The initiative by Ten’s chief sales officer Louise Barrett sees the network writing to potential SME advertisers offering the network’s “Intensify” marketing seminars as a way for “business owners, managers and marketing executives” to better understand the “power of television” and “secure special seminar-only advertising packages” at “airtime discounts of at least 65 per cent”.

The move comes as today Ten’s share price hit a record low of 23.2 cents at 11.30am, but Barrett told Mumbrella that the program was nothing new: “We used to do this at Channel Nine and ACP as well.”

The letter to small business owners (click to expand)

The letter to small business owners (click to expand)

“Our program however, is much better,” Barrett quipped.  “This is a direct acquisition program and it generates direct business for the station, introducing new clients to the station who wouldn’t normally consider television because they think it is out of their price realm.”

The marketing material included in the letter tells small business owners that “finally you can afford to see yourself on TV” with the Intensify seminar RSVP website detailing how “TV advertising is now truly affordable with these fully inclusive packages starting from just $4,300 per month in Sydney, $3,495 in Melbourne, $2,430 in Brisbane, $1,185 in Adelaide and $1,725 in Perth.”

It also notes the packages “are normally reserved for big companies with big marketing budgets.”

Barrett said that despite the smaller budgets and acquisition costs of these smaller business clients the initiative was proving a boost for the network, particularly with unsold inventory.

“A lot of it is selling inventory that is not your prime time inventory. It is more about your multi-channels and off peak inventory,” she said.
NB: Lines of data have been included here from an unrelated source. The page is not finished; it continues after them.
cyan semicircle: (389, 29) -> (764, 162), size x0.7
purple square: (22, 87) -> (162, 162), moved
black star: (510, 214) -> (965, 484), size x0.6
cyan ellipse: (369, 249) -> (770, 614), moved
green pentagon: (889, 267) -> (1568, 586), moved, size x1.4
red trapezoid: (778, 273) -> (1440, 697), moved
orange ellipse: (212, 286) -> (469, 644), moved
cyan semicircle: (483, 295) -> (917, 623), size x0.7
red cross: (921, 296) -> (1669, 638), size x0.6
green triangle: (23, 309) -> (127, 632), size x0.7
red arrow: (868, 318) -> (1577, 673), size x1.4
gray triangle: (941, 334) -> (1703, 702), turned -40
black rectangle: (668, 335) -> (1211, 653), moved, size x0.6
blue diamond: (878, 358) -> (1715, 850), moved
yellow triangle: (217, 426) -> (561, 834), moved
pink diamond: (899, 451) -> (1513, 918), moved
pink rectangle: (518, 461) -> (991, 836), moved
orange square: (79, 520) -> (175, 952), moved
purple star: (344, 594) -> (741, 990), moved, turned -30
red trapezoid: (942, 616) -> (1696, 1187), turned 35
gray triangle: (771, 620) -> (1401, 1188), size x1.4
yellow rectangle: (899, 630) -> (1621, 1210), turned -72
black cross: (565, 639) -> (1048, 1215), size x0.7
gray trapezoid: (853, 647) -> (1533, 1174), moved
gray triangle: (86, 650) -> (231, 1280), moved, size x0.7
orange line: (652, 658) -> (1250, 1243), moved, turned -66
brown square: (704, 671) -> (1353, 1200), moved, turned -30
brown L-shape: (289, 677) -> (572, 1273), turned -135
“But it gives people an opportunity – they get a commercial produced free of charge, they get the same schedule every month and they can choose whether they buy it over six months, 12 months whatever. It is one simple easy regular payment for them and actually works.”

As part of the sales initiative Ten has been holding seminars over September and October in Melbourne, Adelaide, Brisbane, Perth, Sydney’s CBD and also in Sydney’s west in Parramatta.
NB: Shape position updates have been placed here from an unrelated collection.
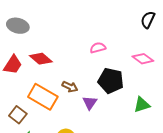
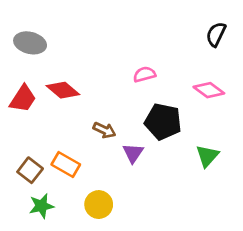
orange rectangle: (43, 97) -> (66, 164), moved, size x0.7
green triangle: (142, 105) -> (207, 156), turned -30

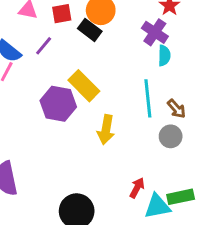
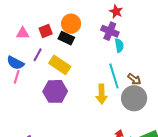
yellow rectangle: (84, 86) -> (60, 65), moved
yellow arrow: (106, 130) -> (102, 94), moved
gray circle: (171, 136) -> (134, 98), size x1.6

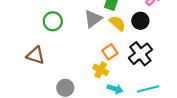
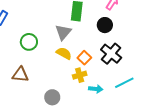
yellow semicircle: (117, 23) -> (64, 53), moved
yellow cross: (101, 70) -> (80, 75), turned -32

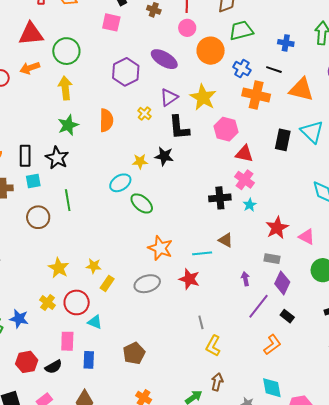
Ten’s letter to potential advertisers also states that even at the discounted package prices agencies will still receive their agency commissions, discounts which are given to an agency based on their client’s spending power.

“Bring your clients, or come on their behalf – normal agency commissions apply to all INTENSIFY packages,” the letter states.

The TV network also notes that the packages include the production and creative costs of producing a 15 second television commercial. “Our creative team will be onsite to discuss how we can produce an advertising campaign for your business. All packages include a professionally produced TV commercial,” the website says.

CarAs part of the sales initiative Ten is also giving away a new Mercedes Benz C-Class, valued at $60,900, to one seminar attendee.

“We have had a great retention rate with this program as people see they get results and they come back,” said Barrett. “We have had an amazing response in Perth and Adelaide so far and we start in Melbourne next week, Brisbane the week after that and Sydney the week after again.

“What we tend to get with these is a lot of radio clients who have advertised on radio and think they can’t afford television and this gives us an opportunity to introduce them to the power of television and they keep returning because television works and Channel Ten works.”

In the last three months Ten’s shares has fallen from a high of 0.29 cents to today’s low of 23.2 cents.

Ten has previously argued that the numbers provided by Google Finance, Yahoo Finance  and ninemsn finance are incorrect because they do not take into account the effect of last year’s two capital raisings which saw hundreds of millions of new shares created, and that in fact the real share price low, adjusted, was the equivalent of 22 cents.

The decline in share price comes despite the network achieving some growth in both its total people and 25 to 54 audiences, with improved performances for franchises like Masterchef and The Bachelor and the decision the bring back game show Family Feud.

At the time of publication Ten’s shares were trading at 23.5 cents, giving it a market capitalisation of $631m. Last year’s capital raising saw the company get a  $200m injection from its biggest shareholders including Gina Rinehart, James Packer and Lachlan Murdoch.